Estate of Cowart v. Nicklos Drilling Co., 505 U.S. 469 (1992)

Estate of Cowart v. Nicklos Drilling Co.


No. 91-17


Argued March 25, 1992
Decided June 22, 1992
505 U.S. 469

CERTIORARI TO THE UNITED STATES COURT OF APPEALS
FOR THE FIFTH CIRCUIT

Syllabus

Floyd Cowart, whose estate is the petitioner, was injured while working on an oil drilling platform owned by Transco Exploration Company (Transco), in an area subject to the Longshore and Harbor Workers’ Compensation Act (LHWCA or Act). The Department of Labor gave respondent Compass Insurance Co. (Compass), the insurer for Cowart’s employer, respondent Nicklos Drilling Company (Nicklos), an informal notice that Cowart was due permanent disability payments, but none was ever made. In the meantime, Cowart settled a negligence action with Transco, which Nicklos funded under an indemnification agreement with Transco. However, Cowart did not secure from Nicklos or Compass a formal, prior, written approval of the settlement. Subsequently, Cowart filed a claim with the Department of Labor seeking disability payments from Nicklos. Nicklos denied liability on the ground that recovery was barred under § 33(g) of the Act, which provides that a "person entitled to compensation" must obtain prior written approval from the employer and its insurer of any settlement of a third-party claim, § 33(g)(1), and that the failure of the "employee" to secure the approval results in forfeiture of all rights under the Act, § 33(g)(2). The Administrative Law Judge awarded benefits, relying on past Benefits Review Board (BRB) decisions: one in which the BRB held that in an earlier version of § 33(g) the words "person entitled to compensation" did not refer to a person not yet receiving benefits; and another in which it held that, since this phrase was not altered in the 1984 amendments to the LHWCA that added § 33(g)(2), Congress was presumed to have adopted the BRB’s interpretation. The Court of Appeals reversed, holding that § 33(g) unambiguously provides for forfeiture whenever an LHWCA claimant fails to meet the written approval requirement.

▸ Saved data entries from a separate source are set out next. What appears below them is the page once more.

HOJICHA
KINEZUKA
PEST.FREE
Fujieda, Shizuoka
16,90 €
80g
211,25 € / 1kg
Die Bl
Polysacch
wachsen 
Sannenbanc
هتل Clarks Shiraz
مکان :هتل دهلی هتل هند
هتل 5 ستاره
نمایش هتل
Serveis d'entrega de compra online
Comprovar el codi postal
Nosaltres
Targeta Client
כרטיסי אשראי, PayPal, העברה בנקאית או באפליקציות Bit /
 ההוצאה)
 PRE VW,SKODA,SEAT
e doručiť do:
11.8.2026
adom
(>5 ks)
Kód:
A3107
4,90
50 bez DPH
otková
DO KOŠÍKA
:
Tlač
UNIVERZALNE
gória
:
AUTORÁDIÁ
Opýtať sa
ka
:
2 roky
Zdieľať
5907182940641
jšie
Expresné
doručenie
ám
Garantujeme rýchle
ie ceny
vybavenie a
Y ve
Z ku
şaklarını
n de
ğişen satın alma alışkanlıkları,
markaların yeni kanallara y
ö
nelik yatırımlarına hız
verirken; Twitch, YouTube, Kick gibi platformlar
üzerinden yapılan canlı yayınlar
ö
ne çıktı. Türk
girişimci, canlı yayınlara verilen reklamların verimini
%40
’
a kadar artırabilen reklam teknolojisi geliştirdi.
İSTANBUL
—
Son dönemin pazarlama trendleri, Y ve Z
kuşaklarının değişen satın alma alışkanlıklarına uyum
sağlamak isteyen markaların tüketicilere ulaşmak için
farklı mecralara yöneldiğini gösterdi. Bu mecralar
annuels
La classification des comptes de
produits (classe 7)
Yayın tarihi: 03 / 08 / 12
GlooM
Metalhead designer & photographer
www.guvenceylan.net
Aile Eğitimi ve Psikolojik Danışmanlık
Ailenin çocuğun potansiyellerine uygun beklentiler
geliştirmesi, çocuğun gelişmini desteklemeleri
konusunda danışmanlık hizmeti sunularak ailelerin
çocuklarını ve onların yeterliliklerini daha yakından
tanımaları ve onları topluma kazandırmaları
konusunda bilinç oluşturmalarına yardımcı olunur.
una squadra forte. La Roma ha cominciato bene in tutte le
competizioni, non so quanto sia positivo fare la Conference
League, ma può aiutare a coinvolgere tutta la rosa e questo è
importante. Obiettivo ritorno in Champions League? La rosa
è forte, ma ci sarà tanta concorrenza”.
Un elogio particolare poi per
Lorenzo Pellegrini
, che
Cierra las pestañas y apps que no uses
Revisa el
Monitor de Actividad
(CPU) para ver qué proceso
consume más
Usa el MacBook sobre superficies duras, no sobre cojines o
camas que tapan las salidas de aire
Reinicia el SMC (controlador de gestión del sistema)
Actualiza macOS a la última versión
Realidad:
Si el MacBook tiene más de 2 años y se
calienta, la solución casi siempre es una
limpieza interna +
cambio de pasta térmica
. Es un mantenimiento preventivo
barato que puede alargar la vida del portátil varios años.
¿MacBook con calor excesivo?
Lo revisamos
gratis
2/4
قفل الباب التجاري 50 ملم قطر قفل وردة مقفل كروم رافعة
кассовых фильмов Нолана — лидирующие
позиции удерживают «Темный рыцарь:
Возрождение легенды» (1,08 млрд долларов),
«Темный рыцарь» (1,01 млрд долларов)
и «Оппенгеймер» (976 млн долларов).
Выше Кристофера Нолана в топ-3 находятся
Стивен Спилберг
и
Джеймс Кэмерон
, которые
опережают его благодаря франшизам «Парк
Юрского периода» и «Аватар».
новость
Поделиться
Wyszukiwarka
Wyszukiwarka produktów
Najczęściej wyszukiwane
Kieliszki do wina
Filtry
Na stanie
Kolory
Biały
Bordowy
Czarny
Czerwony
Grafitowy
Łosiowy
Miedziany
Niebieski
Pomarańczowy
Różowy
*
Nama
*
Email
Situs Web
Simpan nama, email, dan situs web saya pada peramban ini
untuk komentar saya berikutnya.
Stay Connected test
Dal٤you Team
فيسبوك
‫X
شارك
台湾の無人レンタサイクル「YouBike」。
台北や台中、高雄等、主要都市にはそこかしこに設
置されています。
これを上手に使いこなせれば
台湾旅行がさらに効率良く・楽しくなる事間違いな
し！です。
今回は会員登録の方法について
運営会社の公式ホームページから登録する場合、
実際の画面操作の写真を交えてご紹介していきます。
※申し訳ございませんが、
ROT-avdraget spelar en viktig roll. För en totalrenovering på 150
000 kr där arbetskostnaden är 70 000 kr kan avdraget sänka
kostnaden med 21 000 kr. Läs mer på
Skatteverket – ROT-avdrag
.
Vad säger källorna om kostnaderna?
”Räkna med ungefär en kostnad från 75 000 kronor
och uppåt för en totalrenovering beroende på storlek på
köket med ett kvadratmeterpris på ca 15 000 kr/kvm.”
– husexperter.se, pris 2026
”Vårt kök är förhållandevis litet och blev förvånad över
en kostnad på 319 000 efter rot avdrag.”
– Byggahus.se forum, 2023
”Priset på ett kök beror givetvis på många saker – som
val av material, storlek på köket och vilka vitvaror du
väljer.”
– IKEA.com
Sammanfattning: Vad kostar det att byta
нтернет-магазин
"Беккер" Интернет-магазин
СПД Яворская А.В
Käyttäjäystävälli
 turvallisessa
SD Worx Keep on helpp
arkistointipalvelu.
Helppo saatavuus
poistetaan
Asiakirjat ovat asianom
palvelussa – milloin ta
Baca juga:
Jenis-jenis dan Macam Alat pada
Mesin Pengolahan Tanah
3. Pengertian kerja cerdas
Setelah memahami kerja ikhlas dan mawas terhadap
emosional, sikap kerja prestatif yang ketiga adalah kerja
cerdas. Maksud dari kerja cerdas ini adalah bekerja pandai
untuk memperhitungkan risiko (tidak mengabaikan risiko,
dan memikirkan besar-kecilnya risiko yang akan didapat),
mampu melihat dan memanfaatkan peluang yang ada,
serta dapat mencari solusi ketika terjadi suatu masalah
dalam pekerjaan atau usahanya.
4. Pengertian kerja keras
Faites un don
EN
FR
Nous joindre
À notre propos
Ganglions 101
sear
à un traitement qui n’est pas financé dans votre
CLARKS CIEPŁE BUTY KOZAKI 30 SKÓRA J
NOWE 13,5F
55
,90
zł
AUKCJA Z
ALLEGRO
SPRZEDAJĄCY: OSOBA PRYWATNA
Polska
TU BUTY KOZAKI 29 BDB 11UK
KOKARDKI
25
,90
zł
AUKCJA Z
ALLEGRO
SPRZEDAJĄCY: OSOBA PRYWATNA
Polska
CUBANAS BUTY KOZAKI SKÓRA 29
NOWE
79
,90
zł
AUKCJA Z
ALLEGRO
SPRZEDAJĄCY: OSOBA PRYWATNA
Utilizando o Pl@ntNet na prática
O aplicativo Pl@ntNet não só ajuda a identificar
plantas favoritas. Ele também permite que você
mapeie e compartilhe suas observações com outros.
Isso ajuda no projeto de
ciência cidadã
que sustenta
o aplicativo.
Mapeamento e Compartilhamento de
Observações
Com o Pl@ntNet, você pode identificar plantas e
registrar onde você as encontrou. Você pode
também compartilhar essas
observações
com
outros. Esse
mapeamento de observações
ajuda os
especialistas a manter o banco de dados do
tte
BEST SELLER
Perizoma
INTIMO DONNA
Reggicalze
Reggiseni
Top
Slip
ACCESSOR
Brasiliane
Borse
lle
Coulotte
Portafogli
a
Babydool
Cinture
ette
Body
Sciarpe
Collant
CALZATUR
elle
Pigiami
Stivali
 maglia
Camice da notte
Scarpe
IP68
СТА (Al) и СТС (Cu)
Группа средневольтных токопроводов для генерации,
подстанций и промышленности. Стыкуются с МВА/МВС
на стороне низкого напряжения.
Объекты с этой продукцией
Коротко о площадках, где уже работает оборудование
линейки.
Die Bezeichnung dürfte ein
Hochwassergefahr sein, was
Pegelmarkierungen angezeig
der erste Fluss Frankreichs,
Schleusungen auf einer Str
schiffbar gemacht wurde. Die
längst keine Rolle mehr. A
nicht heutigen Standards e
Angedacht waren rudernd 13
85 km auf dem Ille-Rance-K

Held: Section 33(g)’s forfeiture provision applies to a worker whose employer, at the time the worker settles with a third party, is neither paying compensation to the worker nor subject to an order to pay under the Act. The section’s language is plain, and cannot support the BRB’s interpretation. The normal meaning of entitlement includes a right or benefit for which a person qualifies, regardless of whether the right or benefit has been acknowledged or adjudicated. Thus, Cowart became "entitled to compensation" at the moment his right to recovery under the Act vested. If the language of § 33(g)(1) left any doubt, the ambiguity would be eliminated by the statute’s structure, especially the addition of subsection (g)(2). This interpretation of § 33(g) is reinforced by the fact that the phrase "person entitled to compensation" is used elsewhere in the statute in contexts in which it cannot bear Cowart’s meaning, and is not altered by the fact that subsection (g)(2) uses the term "employee," rather than that phrase. Contrary to Cowart’s argument, this interpretation of § 33(g) gives full meaning to all of subsection (g)(2)’s notification and consent requirements. The question whether Nicklos’ participation in the settlement brings this case outside § 33(g)(1)’s terms is not addressed, since it was not fairly included within the question on which certiorari was granted. The possible harsh effects of § 33(g) are recognized, but it is the duty of the courts to enforce the judgment of the legislature; it is Congress that has the authority to change the statute, not the courts. Pp. 475-484.

927 F.2d 828, (CA5 1991), affirmed.

KENNEDY, J., delivered the opinion of the Court, in which REHNQUIST, C.J., and WHITE, SCALIA, SOUTER, and THOMAS, JJ., joined. BLACKMUN, J., filed a dissenting opinion, in which STEVENS and O’CONNOR, JJ., joined, post, p. 484.